_WORK INSTRUCTION_:
Rewrite every line of source text in the records below as a Markdown table with the columns "No." and "Line," numbering the rows in order and omitting blank lines. Leave the pictures out of the table.

--- START ---

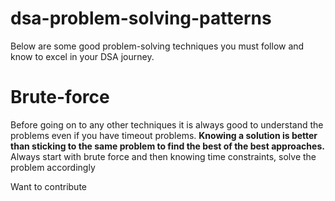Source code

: # dsa-problem-solving-patterns

Below are some good problem-solving techniques you must follow and know to excel in your DSA journey.

# Brute-force
Before going on to any other techniques it is always good to understand the problems even if you have timeout problems.
**Knowing a solution is better than sticking to the same problem to find the best of the best approaches.**
Always start with brute force and then knowing time constraints, solve the problem accordingly

Want to contribute
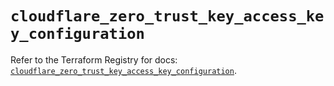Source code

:# `cloudflare_zero_trust_key_access_key_configuration`

Refer to the Terraform Registry for docs: [`cloudflare_zero_trust_key_access_key_configuration`](https://registry.terraform.io/providers/cloudflare/cloudflare/4.46.0/docs/resources/zero_trust_key_access_key_configuration).
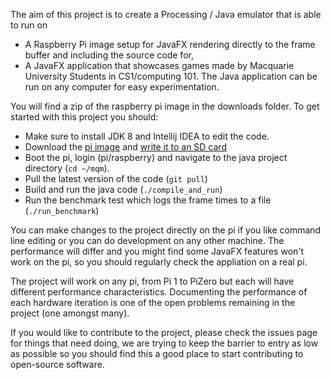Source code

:The aim of this project is to create a Processing / Java emulator that is able to run on 

  * A Raspberry Pi image setup for JavaFX rendering directly to the frame buffer and including the source code for,
  * A JavaFX application that showcases games made by Macquarie University Students in CS1/computing 101.  The Java application can be run on any computer for easy experimentation.

You will find a zip of the raspberry pi image in the downloads folder.  To get started with this project you should:

  * Make sure to install JDK 8 and Intellij IDEA to edit the code.
  * Download the [pi image](http://web.science.mq.edu.au/~mattr/mq_mini_console.zip) and [write it to an SD card](https://www.raspberrypi.org/documentation/installation/installing-images/)
  * Boot the pi, login (pi/raspberry) and navigate to the java project directory (`cd ~/mqm`).
  * Pull the latest version of the code (`git pull`)
  * Build and run the java code (`./compile_and_run`)
  * Run the benchmark test which logs the frame times to a file (`./run_benchmark`)

You can make changes to the project directly on the pi if you like command line editing or you can do development on any other machine.  The performance will differ and you might find some JavaFX features won't work on the pi, so you should regularly check the appliation on a real pi.

The project will work on any pi, from Pi 1 to PiZero but each will have different performance characteristics.  Documenting the performance of each hardware iteration is one of the open problems remaining in the project (one amongst many).

If you would like to contribute to the project, please check the issues page for things that need doing, we are trying to keep the barrier to entry as low as possible so you should find this a good place to start contributing to open-source software.
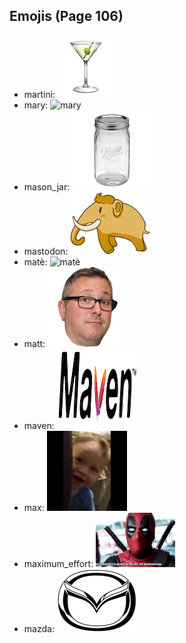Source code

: 
## Emojis (Page 106)

* martini: ![martini](output/martini.png)
* mary: ![mary](output/mary)
* mason_jar: ![mason_jar](output/mason_jar.jpg)
* mastodon: ![mastodon](output/mastodon.png)
* matè: ![matè](output/matè.png)
* matt: ![matt](output/matt.png)
* maven: ![maven](output/maven.png)
* max: ![max](output/max.jpg)
* maximum_effort: ![maximum_effort](output/maximum_effort.gif)
* mazda: ![mazda](output/mazda.png)

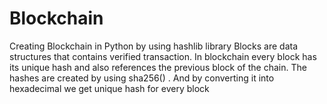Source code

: # Blockchain
Creating Blockchain in Python by using hashlib library
Blocks are data structures that contains verified transaction. In blockchain every block has its unique hash and also references the previous block of the chain.
The hashes are created by using sha256() . And by converting it into hexadecimal we get unique hash for every block
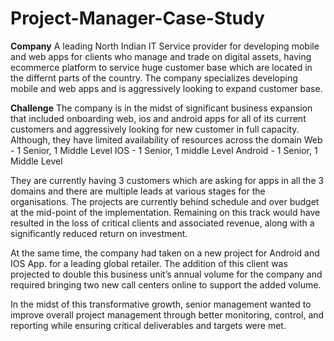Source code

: # Project-Manager-Case-Study

**Company**
A leading North Indian IT Service provider for developing mobile and web apps for clients who manage and trade on digital assets, having ecommerce platform to service huge customer base which are located in the differnt parts of the country. The company specializes developing mobile and web apps and is aggressively looking to expand customer base.

**Challenge**
The company is in the midst of significant business expansion that included onboarding web, ios and android apps for all of its current customers and aggressively looking for new customer in full capacity. Although, they have limited availability of resources across the domain
Web - 1 Senior, 1 Middle Level
IOS - 1 Senior, 1 middle Level
Android - 1 Senior, 1 Middle Level

They are currently having 3 customers which are asking for apps in all the 3 domains and there are multiple leads at various stages for the organisations. The projects are currently behind schedule and over budget at the mid-point of the implementation. Remaining on this track would have resulted in the loss of critical clients and associated revenue, along with a significantly reduced return on investment.

At the same time, the company had taken on a new project for Android and IOS App. for a leading global retailer. The addition of this client was projected to double this business unit’s annual volume for the company and required bringing two new call centers online to support the added volume.

In the midst of this transformative growth, senior management wanted to improve overall project management through better monitoring, control, and reporting while ensuring critical deliverables and targets were met.

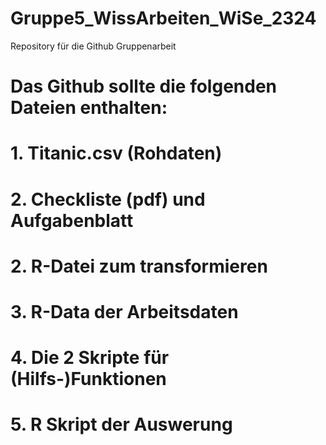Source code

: # Gruppe5_WissArbeiten_WiSe_2324
Repository für die Github Gruppenarbeit

# Das Github sollte die folgenden Dateien enthalten:
# 1. Titanic.csv (Rohdaten)
# 2. Checkliste (pdf) und Aufgabenblatt
# 2. R-Datei zum transformieren
# 3. R-Data der Arbeitsdaten
# 4. Die 2 Skripte für (Hilfs-)Funktionen
# 5. R Skript der Auswerung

--- END ---

_EXERCISE OUTPUT_:
| No. | Line |
|---|---|
| 1 | Source code |
| 2 | : # dsa-problem-solving-patterns |
| 3 | Below are some good problem-solving techniques you must follow and know to excel in your DSA journey. |
| 4 | # Brute-force |
| 5 | Before going on to any other techniques it is always good to understand the problems even if you have timeout problems. |
| 6 | **Knowing a solution is better than sticking to the same problem to find the best of the best approaches.** |
| 7 | Always start with brute force and then knowing time constraints, solve the problem accordingly |
| 8 | Want to contribute |
| 9 | Source code |
| 10 | :# `cloudflare_zero_trust_key_access_key_configuration` |
| 11 | Refer to the Terraform Registry for docs: [`cloudflare_zero_trust_key_access_key_configuration`](https://registry.terraform.io/providers/cloudflare/cloudflare/4.46.0/docs/resources/zero_trust_key_access_key_configuration). |
| 12 | Source code |
| 13 | :The aim of this project is to create a Processing / Java emulator that is able to run on  |
| 14 |   * A Raspberry Pi image setup for JavaFX rendering directly to the frame buffer and including the source code for, |
| 15 |   * A JavaFX application that showcases games made by Macquarie University Students in CS1/computing 101.  The Java application can be run on any computer for easy experimentation. |
| 16 | You will find a zip of the raspberry pi image in the downloads folder.  To get started with this project you should: |
| 17 |   * Make sure to install JDK 8 and Intellij IDEA to edit the code. |
| 18 |   * Download the [pi image](http://web.science.mq.edu.au/~mattr/mq_mini_console.zip) and [write it to an SD card](https://www.raspberrypi.org/documentation/installation/installing-images/) |
| 19 |   * Boot the pi, login (pi/raspberry) and navigate to the java project directory (`cd ~/mqm`). |
| 20 |   * Pull the latest version of the code (`git pull`) |
| 21 |   * Build and run the java code (`./compile_and_run`) |
| 22 |   * Run the benchmark test which logs the frame times to a file (`./run_benchmark`) |
| 23 | You can make changes to the project directly on the pi if you like command line editing or you can do development on any other machine.  The performance will differ and you might find some JavaFX features won't work on the pi, so you should regularly check the appliation on a real pi. |
| 24 | The project will work on any pi, from Pi 1 to PiZero but each will have different performance characteristics.  Documenting the performance of each hardware iteration is one of the open problems remaining in the project (one amongst many). |
| 25 | If you would like to contribute to the project, please check the issues page for things that need doing, we are trying to keep the barrier to entry as low as possible so you should find this a good place to start contributing to open-source software. |
| 26 | Source code |
| 27 | :  |
| 28 | ## Emojis (Page 106) |
| 29 | * martini: ![martini](output/martini.png) |
| 30 | * mary: ![mary](output/mary) |
| 31 | * mason_jar: ![mason_jar](output/mason_jar.jpg) |
| 32 | * mastodon: ![mastodon](output/mastodon.png) |
| 33 | * matè: ![matè](output/matè.png) |
| 34 | * matt: ![matt](output/matt.png) |
| 35 | * maven: ![maven](output/maven.png) |
| 36 | * max: ![max](output/max.jpg) |
| 37 | * maximum_effort: ![maximum_effort](output/maximum_effort.gif) |
| 38 | * mazda: ![mazda](output/mazda.png) |
| 39 | Source code |
| 40 | : # Blockchain |
| 41 | Creating Blockchain in Python by using hashlib library |
| 42 | Blocks are data structures that contains verified transaction. In blockchain every block has its unique hash and also references the previous block of the chain. |
| 43 | The hashes are created by using sha256() . And by converting it into hexadecimal we get unique hash for every block |
| 44 | Source code |
| 45 | : # Project-Manager-Case-Study |
| 46 | **Company** |
| 47 | A leading North Indian IT Service provider for developing mobile and web apps for clients who manage and trade on digital assets, having ecommerce platform to service huge customer base which are located in the differnt parts of the country. The company specializes developing mobile and web apps and is aggressively looking to expand customer base. |
| 48 | **Challenge** |
| 49 | The company is in the midst of significant business expansion that included onboarding web, ios and android apps for all of its current customers and aggressively looking for new customer in full capacity. Although, they have limited availability of resources across the domain |
| 50 | Web - 1 Senior, 1 Middle Level |
| 51 | IOS - 1 Senior, 1 middle Level |
| 52 | Android - 1 Senior, 1 Middle Level |
| 53 | They are currently having 3 customers which are asking for apps in all the 3 domains and there are multiple leads at various stages for the organisations. The projects are currently behind schedule and over budget at the mid-point of the implementation. Remaining on this track would have resulted in the loss of critical clients and associated revenue, along with a significantly reduced return on investment. |
| 54 | At the same time, the company had taken on a new project for Android and IOS App. for a leading global retailer. The addition of this client was projected to double this business unit’s annual volume for the company and required bringing two new call centers online to support the added volume. |
| 55 | In the midst of this transformative growth, senior management wanted to improve overall project management through better monitoring, control, and reporting while ensuring critical deliverables and targets were met. |
| 56 | Source code |
| 57 | : # Gruppe5_WissArbeiten_WiSe_2324 |
| 58 | Repository für die Github Gruppenarbeit |
| 59 | # Das Github sollte die folgenden Dateien enthalten: |
| 60 | # 1. Titanic.csv (Rohdaten) |
| 61 | # 2. Checkliste (pdf) und Aufgabenblatt |
| 62 | # 2. R-Datei zum transformieren |
| 63 | # 3. R-Data der Arbeitsdaten |
| 64 | # 4. Die 2 Skripte für (Hilfs-)Funktionen |
| 65 | # 5. R Skript der Auswerung |